On se demande vraiment où il trouve le temps. Depuis ses premiers enregistrements en 1994, en effet, Mcenroe n’a pas chômé. En plus de ses propres sorties, de celles de Park-Like Setting (le trio qu’il forme avec John Smith et DJ Hunnicut), de la dizaine de disques qu’il a produits en entier ou presque et de ses multiples featurings en tant que rappeur, le Canadien anime presque seul l’un des labels hip-hop indépendants les plus constants qui soient, l’excellent Peanuts & Corn, sans compter d’autres sorties dont il gère la distribution, ou encore ses activités de publiciste et de graphiste.

MCENROE - Disenfranchised

Avec un tel emploi du temps, avec toutes les merveilles déjà produites et sorties par ses soins, on aurait raisonnablement pu penser que Mcenroe avait épuisé l’essentiel de ses ressources. Cela aurait été logique et compréhensible. Mais à l’écoute de Disenfranchised, une autre certitude s’impose : le Canadien n’avait pas encore tiré ses meilleures flèches. Au contraire, il les avait toutes soigneusement conservées pour son premier album solo, sorti seulement cette année.

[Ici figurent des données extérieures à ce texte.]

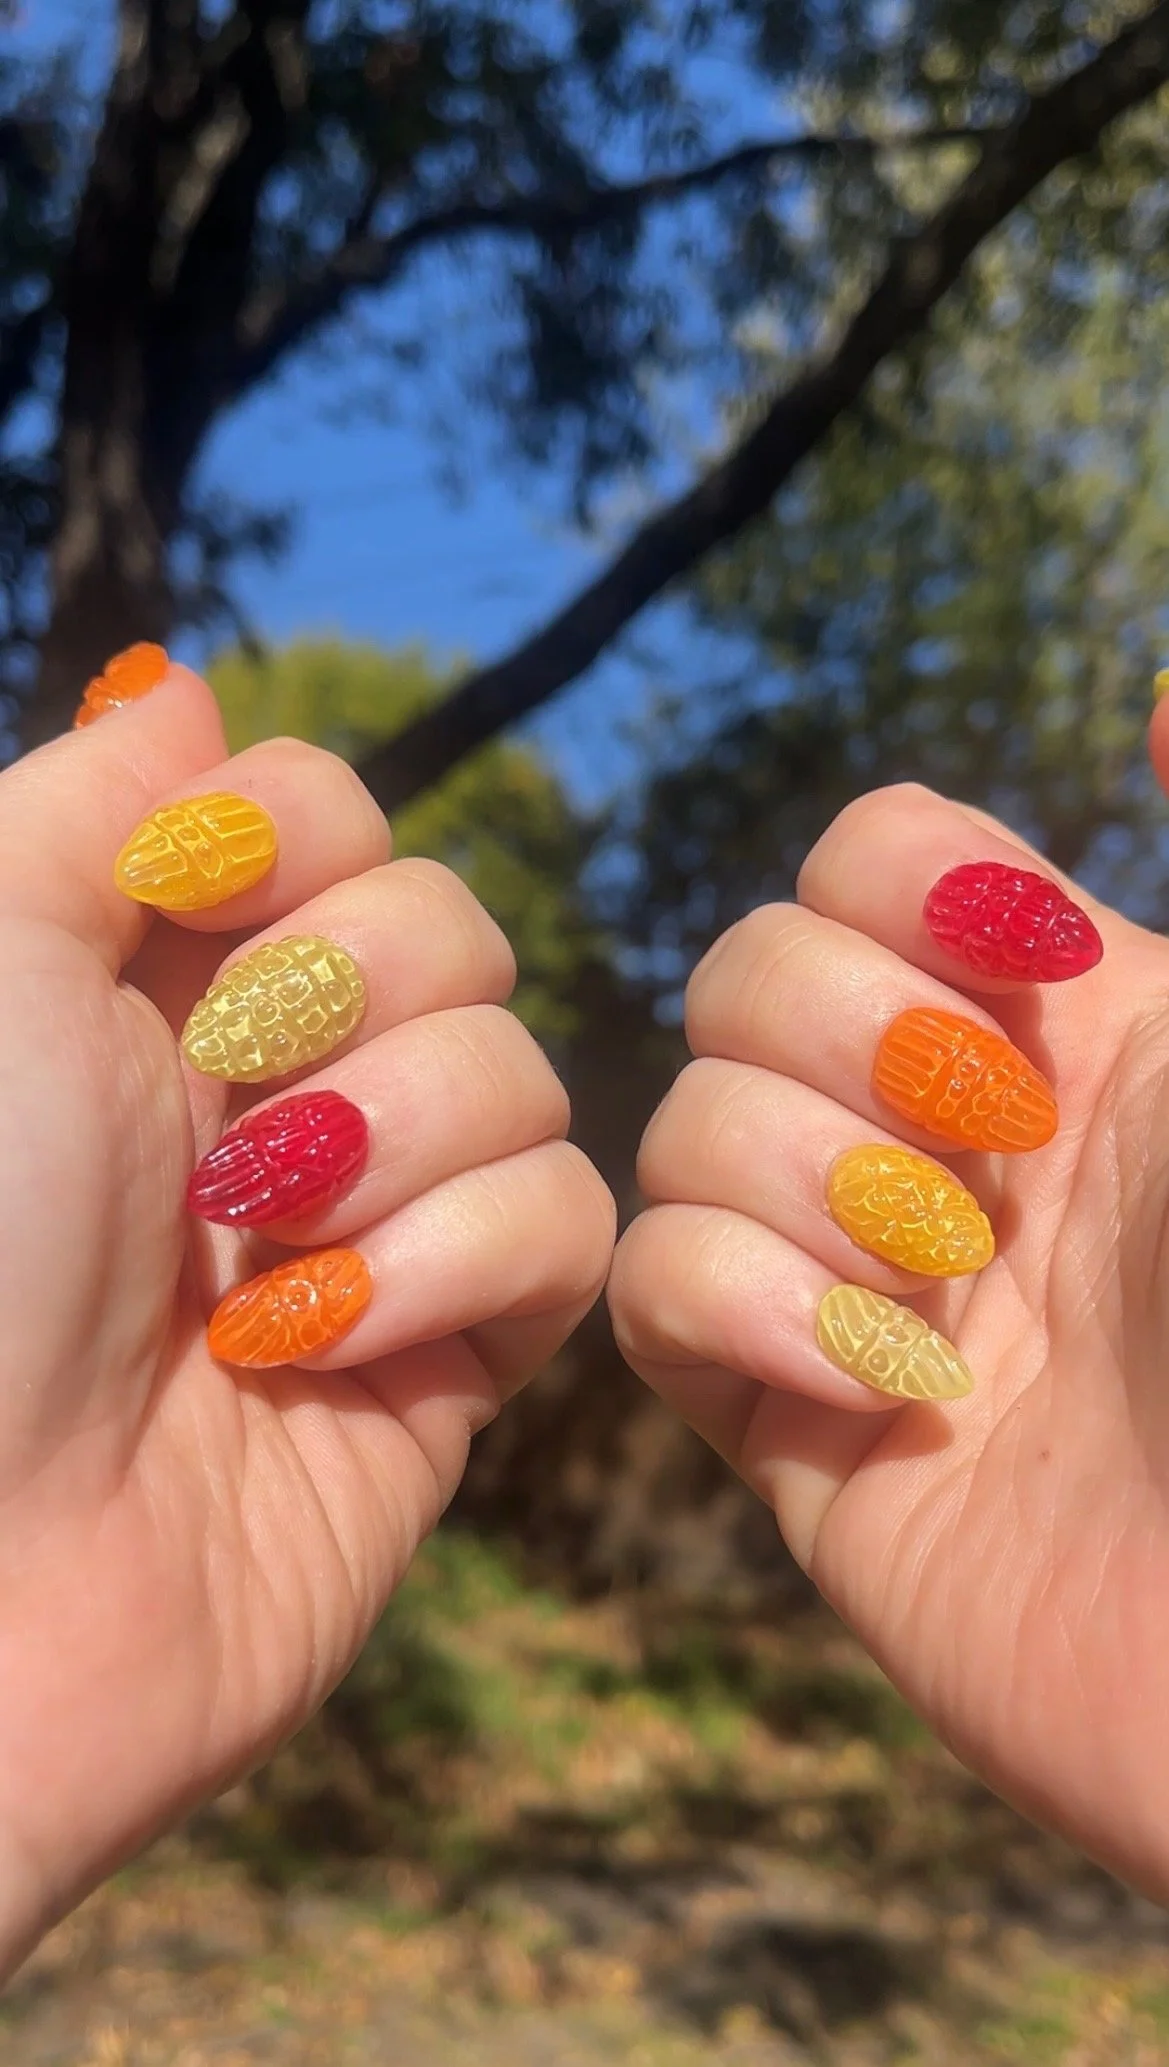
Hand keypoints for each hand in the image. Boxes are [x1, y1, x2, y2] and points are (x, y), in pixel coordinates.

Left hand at [0, 665, 613, 1972]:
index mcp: (152, 979)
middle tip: (219, 1117)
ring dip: (395, 1147)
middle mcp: (273, 1082)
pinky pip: (566, 1222)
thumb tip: (186, 688)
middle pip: (449, 922)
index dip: (296, 842)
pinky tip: (327, 1348)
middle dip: (354, 1003)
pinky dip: (460, 1265)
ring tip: (257, 1265)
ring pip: (525, 1066)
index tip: (197, 909)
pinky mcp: (457, 1346)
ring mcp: (373, 1217)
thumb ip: (92, 799)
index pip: (324, 811)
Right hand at [608, 771, 1168, 1899]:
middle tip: (999, 1158)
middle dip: (840, 1038)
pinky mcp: (799, 1428)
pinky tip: (880, 1385)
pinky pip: (648, 1294)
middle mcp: (954, 1132)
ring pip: (677, 1125)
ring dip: (799, 1184)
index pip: (869, 850)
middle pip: (744, 972)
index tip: (1031, 977)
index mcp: (1078, 1018)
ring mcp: (865, 1280)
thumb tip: (1163, 682)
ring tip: (951, 1298)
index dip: (902, 885)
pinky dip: (731, 1303)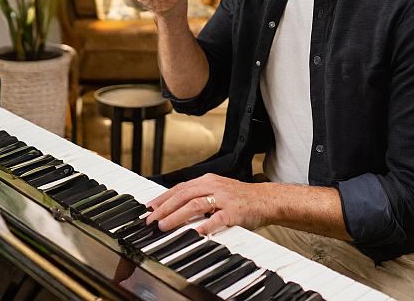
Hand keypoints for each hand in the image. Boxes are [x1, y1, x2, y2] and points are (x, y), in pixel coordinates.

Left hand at [146, 173, 272, 234]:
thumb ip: (198, 195)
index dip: (162, 198)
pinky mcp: (233, 211)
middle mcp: (213, 186)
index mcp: (208, 181)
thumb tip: (174, 205)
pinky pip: (217, 218)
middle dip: (164, 208)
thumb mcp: (217, 190)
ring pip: (195, 204)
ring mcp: (223, 198)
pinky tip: (195, 232)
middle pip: (183, 195)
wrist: (265, 199)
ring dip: (177, 216)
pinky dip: (205, 225)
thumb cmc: (240, 197)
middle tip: (151, 220)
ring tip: (164, 226)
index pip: (180, 188)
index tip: (149, 208)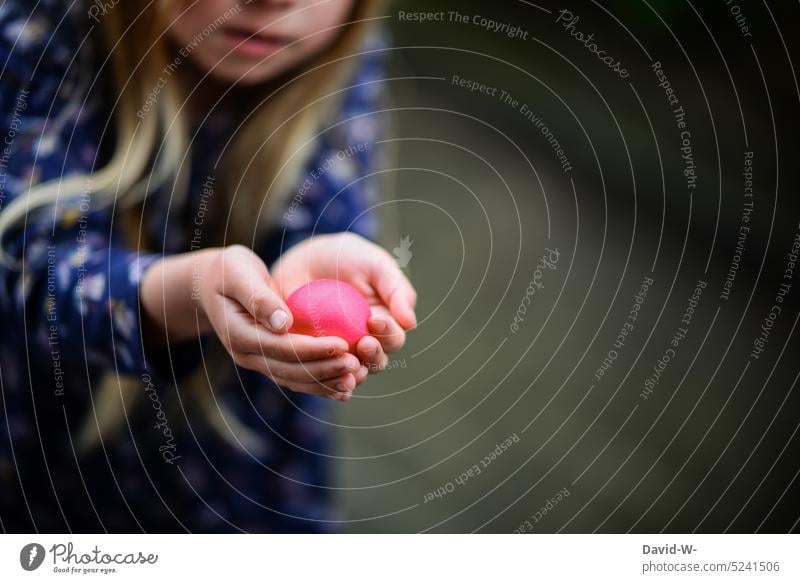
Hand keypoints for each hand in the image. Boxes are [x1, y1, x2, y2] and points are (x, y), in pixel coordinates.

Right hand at [141, 245, 364, 400]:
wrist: (210, 285)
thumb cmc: (227, 271)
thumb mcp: (238, 273)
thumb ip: (259, 297)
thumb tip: (283, 321)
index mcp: (239, 335)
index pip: (281, 348)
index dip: (312, 349)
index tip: (341, 343)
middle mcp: (247, 355)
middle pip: (290, 370)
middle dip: (324, 369)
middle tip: (355, 363)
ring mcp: (257, 361)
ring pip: (294, 380)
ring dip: (325, 382)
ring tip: (355, 377)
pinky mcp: (269, 361)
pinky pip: (296, 377)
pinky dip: (320, 382)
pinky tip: (344, 384)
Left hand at [270, 233, 417, 375]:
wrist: (305, 257)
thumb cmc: (346, 256)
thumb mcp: (374, 264)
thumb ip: (395, 289)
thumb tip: (411, 323)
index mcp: (385, 324)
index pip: (393, 339)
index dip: (388, 334)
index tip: (374, 319)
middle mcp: (365, 342)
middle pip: (376, 362)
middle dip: (373, 357)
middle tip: (363, 343)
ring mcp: (339, 350)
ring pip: (349, 373)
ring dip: (350, 374)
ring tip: (343, 363)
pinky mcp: (313, 353)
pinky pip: (318, 372)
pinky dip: (321, 378)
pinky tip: (317, 374)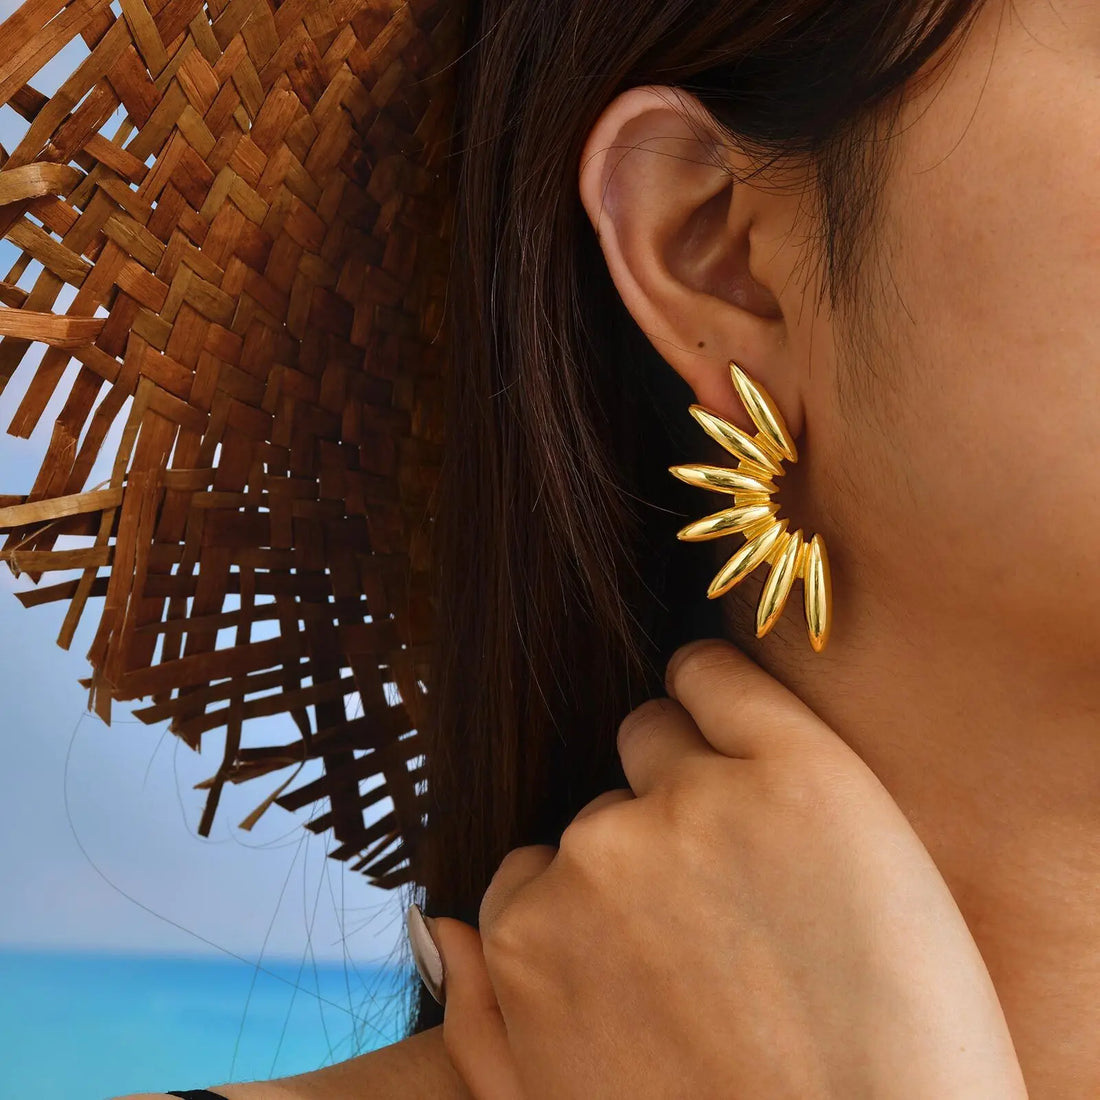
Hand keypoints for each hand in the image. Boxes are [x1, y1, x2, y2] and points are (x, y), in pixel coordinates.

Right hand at [429, 638, 1027, 1098]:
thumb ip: (481, 1021)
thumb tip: (439, 925)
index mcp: (528, 933)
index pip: (540, 868)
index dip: (608, 904)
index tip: (671, 940)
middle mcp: (593, 856)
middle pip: (606, 805)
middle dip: (656, 845)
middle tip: (737, 913)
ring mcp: (693, 805)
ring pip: (658, 736)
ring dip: (693, 771)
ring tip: (769, 851)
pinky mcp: (795, 770)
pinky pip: (715, 674)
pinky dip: (716, 683)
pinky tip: (754, 734)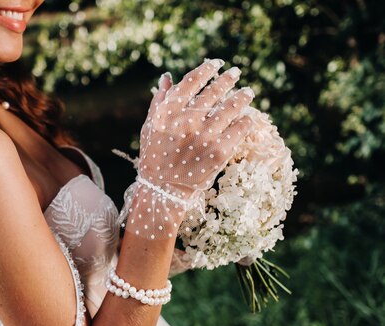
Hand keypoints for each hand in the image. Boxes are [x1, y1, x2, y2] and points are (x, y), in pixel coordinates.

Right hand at [120, 59, 254, 239]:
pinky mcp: (220, 151)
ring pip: (231, 107)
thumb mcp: (150, 126)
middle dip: (228, 79)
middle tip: (236, 72)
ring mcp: (205, 135)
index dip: (207, 69)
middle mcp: (188, 120)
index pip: (192, 81)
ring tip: (248, 92)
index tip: (216, 64)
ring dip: (242, 97)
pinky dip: (245, 120)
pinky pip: (240, 128)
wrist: (163, 188)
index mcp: (169, 111)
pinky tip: (248, 117)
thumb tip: (168, 77)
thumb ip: (160, 101)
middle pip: (214, 91)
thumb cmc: (155, 156)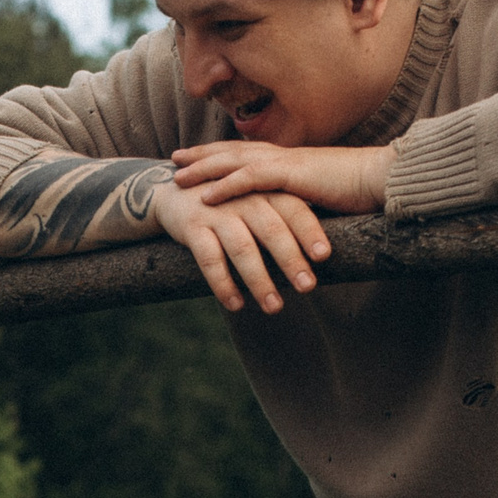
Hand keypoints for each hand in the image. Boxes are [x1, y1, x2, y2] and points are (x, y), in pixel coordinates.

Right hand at [154, 178, 331, 313]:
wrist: (172, 190)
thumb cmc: (228, 202)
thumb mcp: (256, 200)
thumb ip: (283, 217)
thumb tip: (320, 251)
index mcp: (264, 191)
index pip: (294, 209)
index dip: (309, 231)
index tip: (325, 257)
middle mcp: (243, 198)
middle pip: (271, 230)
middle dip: (290, 260)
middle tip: (307, 287)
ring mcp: (217, 212)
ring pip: (242, 248)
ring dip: (259, 280)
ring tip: (274, 307)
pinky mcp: (193, 227)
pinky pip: (209, 259)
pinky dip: (223, 284)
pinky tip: (235, 305)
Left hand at [171, 140, 391, 214]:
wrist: (382, 180)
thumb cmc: (360, 191)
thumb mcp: (322, 196)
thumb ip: (300, 201)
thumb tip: (289, 215)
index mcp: (289, 159)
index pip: (247, 153)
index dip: (220, 154)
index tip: (198, 157)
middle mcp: (283, 156)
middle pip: (233, 151)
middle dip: (202, 154)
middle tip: (175, 158)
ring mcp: (286, 163)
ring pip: (234, 161)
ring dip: (204, 168)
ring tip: (178, 176)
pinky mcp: (292, 175)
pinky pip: (251, 179)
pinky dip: (225, 186)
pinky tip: (205, 196)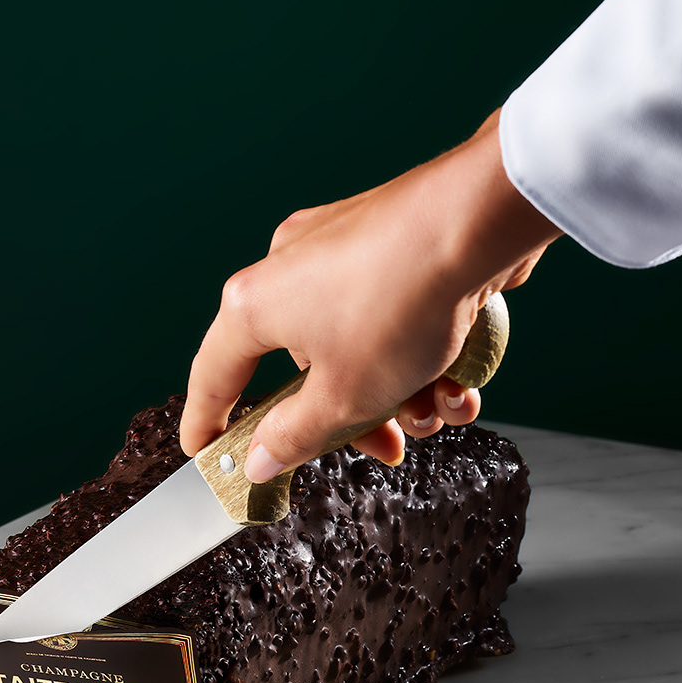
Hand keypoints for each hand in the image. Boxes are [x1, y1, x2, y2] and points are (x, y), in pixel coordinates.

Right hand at [179, 111, 560, 478]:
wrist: (477, 223)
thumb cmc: (400, 301)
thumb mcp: (345, 395)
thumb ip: (296, 436)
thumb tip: (259, 459)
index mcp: (255, 304)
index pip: (214, 376)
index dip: (207, 422)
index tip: (204, 452)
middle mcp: (288, 268)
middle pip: (306, 370)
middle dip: (354, 417)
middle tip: (386, 447)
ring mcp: (339, 250)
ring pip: (359, 347)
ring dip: (402, 391)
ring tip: (442, 406)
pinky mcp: (388, 244)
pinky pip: (391, 315)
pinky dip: (423, 351)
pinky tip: (462, 376)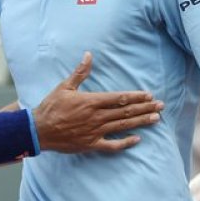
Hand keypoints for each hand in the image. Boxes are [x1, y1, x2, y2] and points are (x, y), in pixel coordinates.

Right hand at [33, 52, 162, 152]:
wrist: (39, 130)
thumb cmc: (51, 107)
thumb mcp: (64, 86)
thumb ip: (79, 72)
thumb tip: (88, 55)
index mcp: (91, 101)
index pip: (119, 98)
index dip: (135, 96)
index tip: (149, 95)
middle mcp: (96, 116)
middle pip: (125, 112)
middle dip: (144, 107)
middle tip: (161, 105)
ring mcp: (95, 131)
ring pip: (123, 126)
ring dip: (140, 122)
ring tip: (156, 118)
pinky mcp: (91, 144)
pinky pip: (112, 145)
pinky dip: (125, 143)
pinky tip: (137, 139)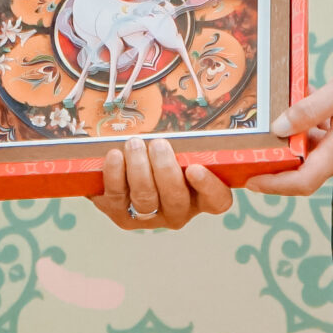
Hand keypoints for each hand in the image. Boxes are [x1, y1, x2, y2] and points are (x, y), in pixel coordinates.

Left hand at [87, 137, 232, 230]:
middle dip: (165, 170)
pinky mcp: (122, 215)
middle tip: (159, 144)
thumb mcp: (180, 147)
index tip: (196, 168)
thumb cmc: (161, 155)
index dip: (209, 188)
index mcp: (201, 196)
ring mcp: (150, 217)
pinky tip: (115, 155)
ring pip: (146, 200)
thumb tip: (198, 114)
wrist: (127, 168)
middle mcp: (178, 212)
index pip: (217, 201)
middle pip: (176, 199)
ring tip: (134, 144)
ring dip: (139, 169)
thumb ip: (188, 142)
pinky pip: (117, 199)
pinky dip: (115, 175)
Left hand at [243, 50, 332, 195]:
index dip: (275, 185)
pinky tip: (310, 105)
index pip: (304, 181)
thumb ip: (308, 110)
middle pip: (308, 168)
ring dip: (301, 139)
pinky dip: (318, 130)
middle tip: (256, 144)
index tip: (250, 181)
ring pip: (321, 152)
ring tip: (281, 113)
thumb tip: (279, 128)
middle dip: (282, 159)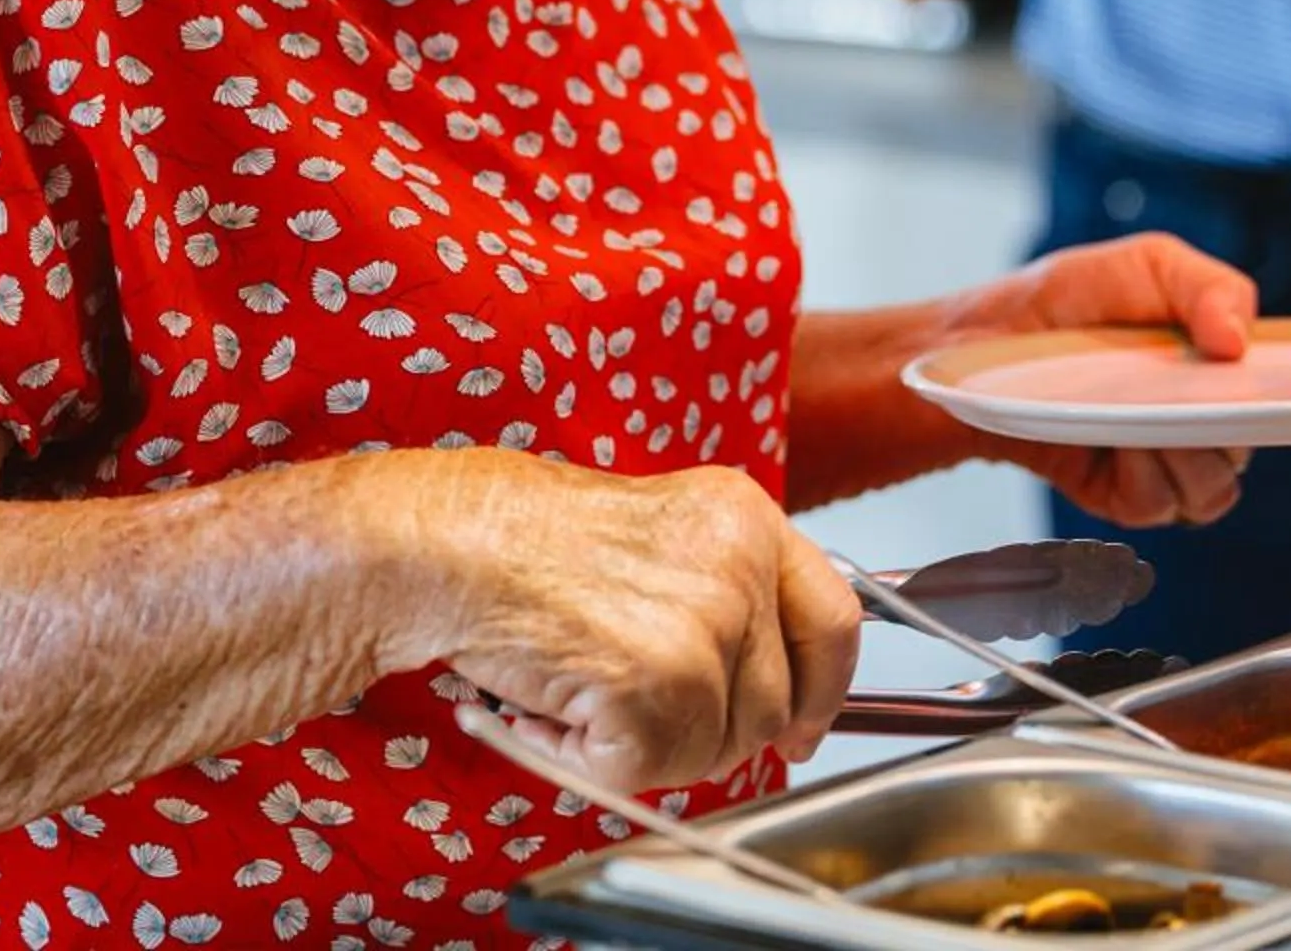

Car Disenfranchised est l’aboutissement du style déployé par Mcenroe sur ses sorties précédentes : une sorte de rap new-yorkais qui aurait retrouvé son lustre perdu au contact du Canadien, un hip-hop classique mais personnel où il livre des observations justes et nuancées sur le train des choses, illustrées par des scènes de vie et nourries par sa biographie.

N’importe quel morceau pris au hasard suffit à démontrer l’excellence de l’album. Ce magnifique "Sleepwalking" par exemple, où sur fond de basse et de tintements, l’artiste évoque en chantonnant les affres d’une vie banale et anonyme. Cet accrocheur "Let’s the Pawn The Bracelet", introduit et clos par un brin de deejaying. Ce "Working In The Factory" où le rappeur interroge le mythe du "c’était mieux avant". Ou encore ce "Wandering Eye" à l’occasion duquel Mcenroe nous décrit son parcours musical, celui classique mais émouvant du petit blanc nord-américain qui a bénéficié des passerelles naturelles entre rock alternatif et hip-hop.

L’énumération et le commentaire des titres pourraient se poursuivre jusqu’à plus soif, car le disque s’y prête. Il est l’un de ces albums, rarissimes et inespérés dans le rap, qui restent solides d’un bout un l’autre. Il est même davantage encore. Disenfranchised est tout bonnement fabuleux.